第一、日本昔話が舞台の乙女ゲームってなんだよ。今時のオタクは推せればなんでも良いのか?
俺はそんな事を考えながら、ふと素朴な疑問が浮かんだ。
「てか、そのゲームのキャラと俺に何の関係が?」
「よくぞ聞いてくれました!」
乙成はそう言うと、勢いよく立ち上がり、胸を張りながら自信あり気に話し出した。
「そのまろ様の声と、前田さんの声がそっくりなんです! 理屈は分かりませんが、その声を聞いた事で私の身体が浄化されたんです! ゾンビ化を解く方法は、愛する人の、生の声だったんですよ!!」
「ほうほう、なるほど。って、え? じゃあ俺が君のゾンビ化を解く為に協力しないといけないの?」
「……」 ニッコリ
「……」
乙成は無言でにこやかに笑っている。危機感を感じた俺はこの場から逃げようと走り出した。
「あぁ! 待って下さい!! なんで逃げるんですかぁ!!!」
「知らん! 俺は知らんぞ! 絶対に協力なんてせん!」
乙成は、扉に手をかけて出て行こうとする俺の背広の裾を掴んで引き止めた。意外と力が強くて中々逃れられない。乙成が諦めるのが先か、俺の背広が駄目になる方が先か、考える間もなく俺は立ち止まって乙成の手を振りほどくと、しわくちゃになった裾を直した。
「はなせっ! 大体さっきの台詞だって何なんだよ?! あんなちょっと恥ずかしい事をこれからじゃんじゃん言わされるんだろ? 絶対無理」
「あれはサンプルボイスの一つです! 他にも数パターンあって……じゃなくて、お願いします! こんな事頼むのなんておかしい事は分かってるんです! 前田さんは私がどうなっても良いって言うんですか?!」
うぅ……。正直なんでも良いが、そう言われると弱い。それに、最初に興味を持って近付いたのは俺の方だ。

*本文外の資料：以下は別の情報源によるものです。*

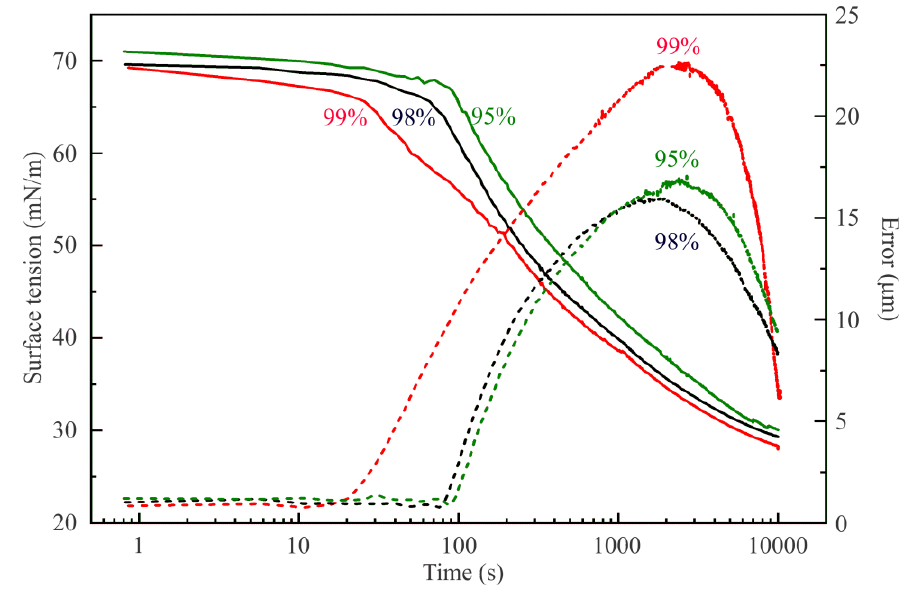
Figure 1. Dynamic surface tension (solid lines) and fitting errors (dashed lines) for water drops in hexane vapor of different purity of 99%, 98%, and 95%, as labelled in the figure.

乙成の目が、俺を真っ直ぐ捉えている。相手がゾンビだからなのだろうか、こうも真剣に見つめられるとこれ以上断るのが申し訳なくなってくる。
「分かったよ……」
「良かった!! やっぱり前田さんなら協力してくれるって信じていました! じゃあ、これ」
俺の手に、大量の本やらDVDが入った紙袋を持たせると、乙成は今までにないほどの満面の笑顔で俺の方を見た。

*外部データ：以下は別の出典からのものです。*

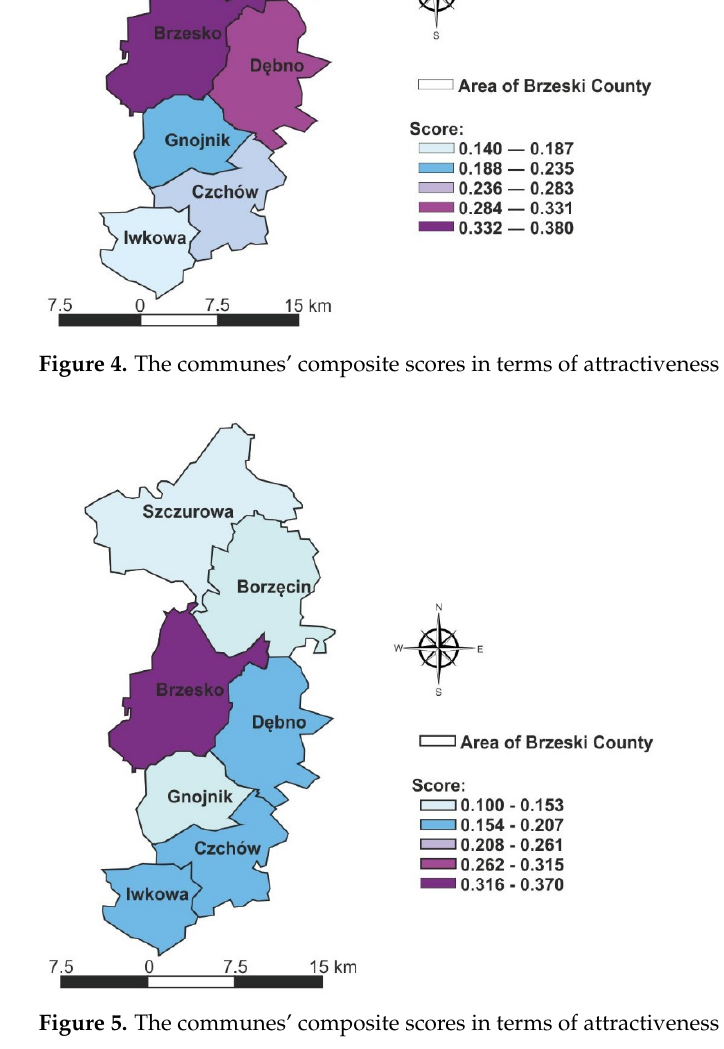
Figure 5. The communes’ composite scores in terms of attractiveness for investors.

「まろ様の事をよく知っていただきたいので、これをお家で見て勉強してください!」
「は?! 何でそうなる?! 大体、DVDって……重いしいいよ、サブスクとかで見れないの?」
その時、何処からともなくピキッという音が聞こえた。
「は? 何いってんすか。サブスクで見れるのはほんの一部……本家大元のゲームはもちろん、ファンブックに、収録の小話やら制作秘話、脚本家のインタビュー記事を私個人でまとめたファイル……どれもまろ様を知る上で必要な事です。前田さん、あなたやる気あんすか?」
急に乙成の態度が変わった。どうやら地雷を引いてしまったらしい。明らかに苛ついた乙成は顔にめちゃくちゃ影入っているし、このワンシーンはまさにホラー映画の一幕だ。忘れかけていたがこいつは今ゾンビだった。

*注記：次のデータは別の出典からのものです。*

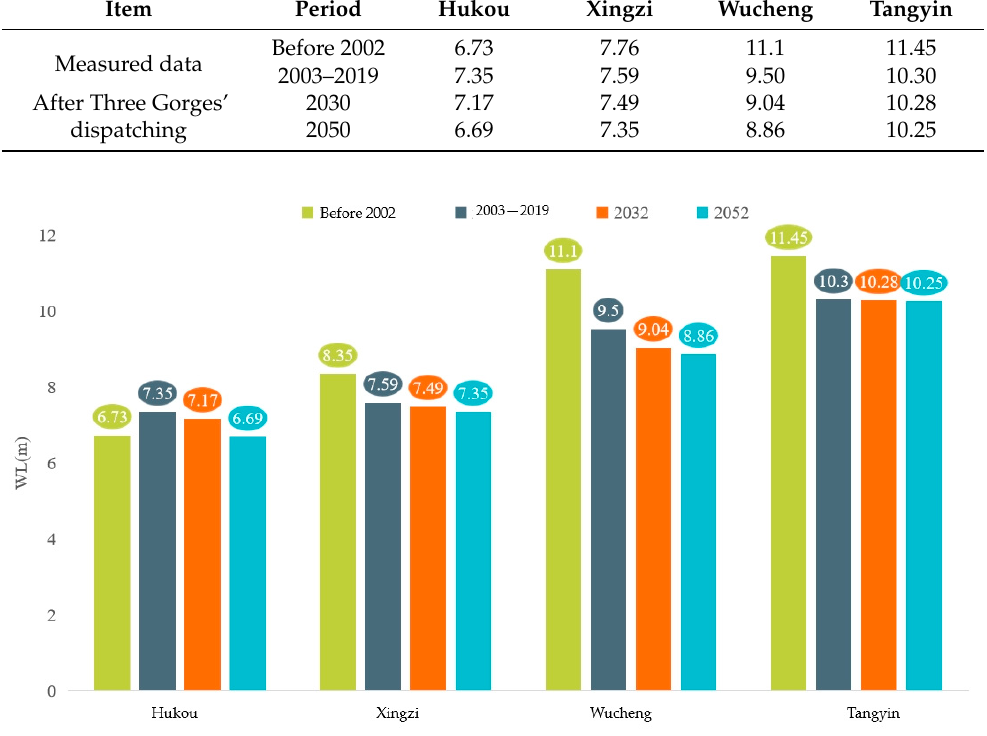
Table 1. Analysis of the navigation dependable water level in Poyang Lake (unit: m).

「その見た目で凄まないで怖い! わ、分かったって……はぁ……なんで俺がこんな目に」
こうして俺は、無趣味、無個性の張りのない二十四歳の日々から一転して、アンデッドな女の子に乙女ゲームの蟹男の真似を披露してやる日々が始まったのだ。
******
次の日。
俺は前日に乙成から託された宿題に目を通して、早くも心を打ち砕かれた。そして、成り行きとはいえ、こんなお願い事を引き受けた自分の優しさに、腹立たしくもやるせない気持ちになっていた。
「いやぁ、本当に前田さんが引き受けてくれて助かりましたぁ。もう本当にこのまま一生ゾンビだったらどうしようって思っていた所だったんです」
俺はすっかり乙成に懐かれてしまった様だ。朝、駅でバッタリ会うなり、乙成のマシンガントークの餌食になった。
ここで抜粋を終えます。